Aug 22, 2022 | Ship design & naval architecture news

Ferry operator Scandlines has chosen ReFlow, a Danish climate tech company, to develop advanced climate twins of its latest freight ferry design using life cycle assessment (LCA) methodology.

Steel is currently being cut at Cemre Shipyard in Turkey for the zero-emission electric vessel contracted by Scandlines for the Puttgarden-Rødby route. Over the following months, ReFlow will build a detailed life-cycle model representing the vessel from its construction to its end of life many years from now. The model will show the environmental impact of the ferry, not only in its use but also from its construction at Cemre Shipyard along with the installed equipment. The digital ‘climate twin’ will make it possible for Scandlines to run simulations on the use of new green technology on the ferry – something that is considered nearly impossible today.

LCA is a holistic approach to assessing the environmental impact. It can include all life cycle stages of a vessel and not just the fuel consumption that is common practice in the maritime industry. Incorporating all life cycle stages, the shipowner will get a complete overview of the vessel’s emissions in its entire life, including fuel consumption.

Fini A Hansen, VP Fleet, Scandlines, said: “Our new zero-emission vessel will be electrically powered, so it makes good sense for us to look at the entire life cycle and understand the remaining emissions so they can be improved over time.”

The ferry will be environmentally assessed using ISO-backed LCA methodology – a tool well-known in other industries but relatively new to maritime.

Rasmus Elsborg-Jensen, CEO and Founder, ReFlow, said: “We are very excited about the new cooperation and also looking forward to the world premiere of applying life cycle assessment to a complete ferry – it is an industry first to our knowledge.”
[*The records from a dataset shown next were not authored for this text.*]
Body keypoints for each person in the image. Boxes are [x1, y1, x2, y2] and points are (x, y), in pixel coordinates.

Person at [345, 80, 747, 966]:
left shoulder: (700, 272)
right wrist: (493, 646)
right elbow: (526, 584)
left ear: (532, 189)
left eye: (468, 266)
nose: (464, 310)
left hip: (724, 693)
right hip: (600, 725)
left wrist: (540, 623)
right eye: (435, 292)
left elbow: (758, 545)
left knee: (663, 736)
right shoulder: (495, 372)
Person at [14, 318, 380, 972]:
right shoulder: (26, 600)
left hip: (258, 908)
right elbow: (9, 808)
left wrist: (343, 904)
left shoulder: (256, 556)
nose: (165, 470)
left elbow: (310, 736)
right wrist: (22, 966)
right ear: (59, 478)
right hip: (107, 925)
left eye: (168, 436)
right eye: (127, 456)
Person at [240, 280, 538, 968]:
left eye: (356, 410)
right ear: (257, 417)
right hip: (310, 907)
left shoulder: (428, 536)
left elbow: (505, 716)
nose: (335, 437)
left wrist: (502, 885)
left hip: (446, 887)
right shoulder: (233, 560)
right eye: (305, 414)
The assessment of the ferry design and its proposed life cycle is no small task. It will run over the next three months and include detailed information on the building processes and chosen equipment aboard.
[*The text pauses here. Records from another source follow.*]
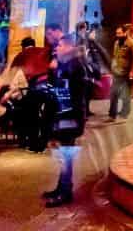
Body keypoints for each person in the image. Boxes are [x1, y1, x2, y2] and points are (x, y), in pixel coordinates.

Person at [43, 35, 88, 207]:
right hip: (64, 115)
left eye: (60, 45)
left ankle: (65, 192)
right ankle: (61, 188)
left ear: (70, 47)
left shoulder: (76, 67)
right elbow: (54, 87)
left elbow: (73, 94)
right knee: (63, 155)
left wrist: (74, 119)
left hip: (70, 117)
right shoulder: (65, 65)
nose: (57, 48)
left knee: (66, 155)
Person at [108, 26, 133, 122]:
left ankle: (124, 114)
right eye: (116, 33)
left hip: (127, 73)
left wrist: (132, 72)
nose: (117, 35)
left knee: (126, 95)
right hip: (117, 72)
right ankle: (112, 114)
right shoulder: (116, 43)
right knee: (113, 93)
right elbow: (115, 56)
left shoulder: (131, 43)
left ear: (125, 33)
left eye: (119, 33)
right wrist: (113, 68)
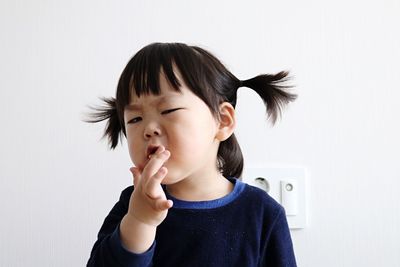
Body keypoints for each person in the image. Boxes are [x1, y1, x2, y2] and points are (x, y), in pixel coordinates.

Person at [84, 42, 298, 267]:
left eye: (168, 110)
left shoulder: (262, 213)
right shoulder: (133, 205)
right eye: (135, 119)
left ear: (223, 121)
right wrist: (140, 222)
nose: (148, 129)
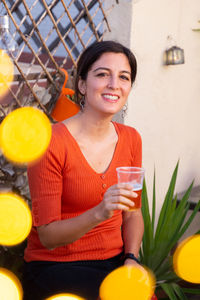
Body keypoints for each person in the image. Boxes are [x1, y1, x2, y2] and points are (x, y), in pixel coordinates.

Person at [22, 40, 144, 300]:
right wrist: (101, 212)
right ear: (82, 84)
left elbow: (133, 214)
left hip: (114, 262)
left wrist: (132, 257)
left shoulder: (131, 138)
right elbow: (49, 236)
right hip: (55, 265)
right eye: (102, 74)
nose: (114, 84)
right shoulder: (49, 143)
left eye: (124, 77)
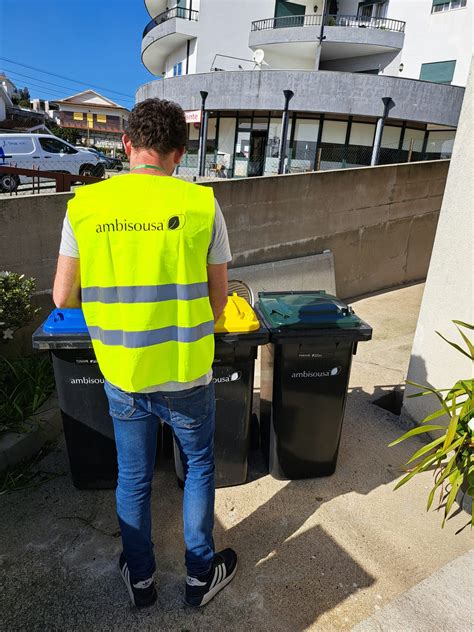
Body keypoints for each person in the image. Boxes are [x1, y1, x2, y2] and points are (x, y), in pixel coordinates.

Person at [53, 98, 237, 609]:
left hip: (125, 373)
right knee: (198, 466)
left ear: (128, 144)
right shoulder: (201, 204)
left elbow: (63, 296)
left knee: (132, 476)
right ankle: (201, 577)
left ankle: (140, 579)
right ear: (179, 153)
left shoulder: (84, 206)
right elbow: (219, 299)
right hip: (187, 373)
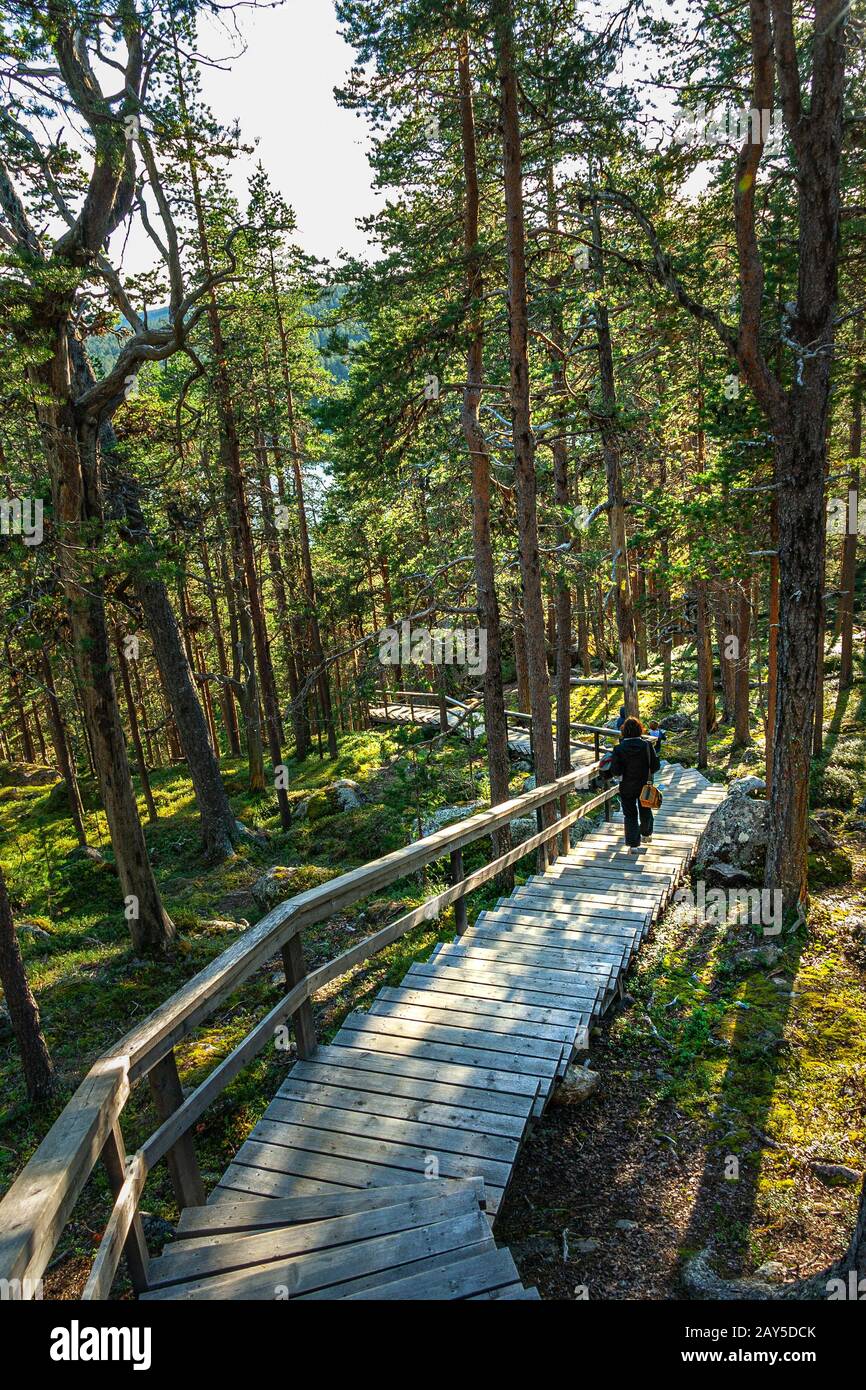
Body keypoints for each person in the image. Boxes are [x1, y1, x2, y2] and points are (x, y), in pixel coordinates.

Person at [609, 715, 661, 852]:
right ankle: (646, 833)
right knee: (645, 809)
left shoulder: (619, 749)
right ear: (640, 730)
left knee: (630, 814)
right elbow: (656, 766)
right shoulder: (647, 746)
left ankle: (633, 844)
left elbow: (615, 770)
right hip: (645, 785)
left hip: (626, 786)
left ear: (624, 731)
Elsborg-Jensen added: “It is our ambition to provide Scandlines with a granular understanding of the emissions associated with, not just the fuel use, but also the vessel itself, allowing for future “plug and play” scenarios where new greener technologies can be assessed on the vessel before an investment.”

The EU highlights the use of LCA as the go-to tool for providing environmental data on products and processes. New EU initiatives like the Green Deal call for more environmental data and product transparency, and Life Cycle Assessment provides exactly that.

“Using life cycle assessment, the shipowners can get a more granular understanding of the current environmental profile of a vessel but also, more importantly, understand the future roads towards a greener vessel – a patch that often is linked with partnerships and new technologies,” Elsborg-Jensen concluded.

ReFlow will, jointly with the traditional LCA process, incorporate the digital solution that makes it possible for suppliers to make and submit their LCA calculations directly to Scandlines, speeding up the process when selecting new or evaluating current suppliers. Several maritime OEMs are already using the digital platform, which makes it possible to cut the time and cost associated with a life cycle assessment of the products by over 80% compared to traditional manual approaches.

Hansen said: “The digital solution from ReFlow will be a good enabler for our green procurement strategy as it allows our current and future suppliers to provide climate data on their products. Product climate data will allow us to evaluate products and eventually lower the carbon footprint over time.”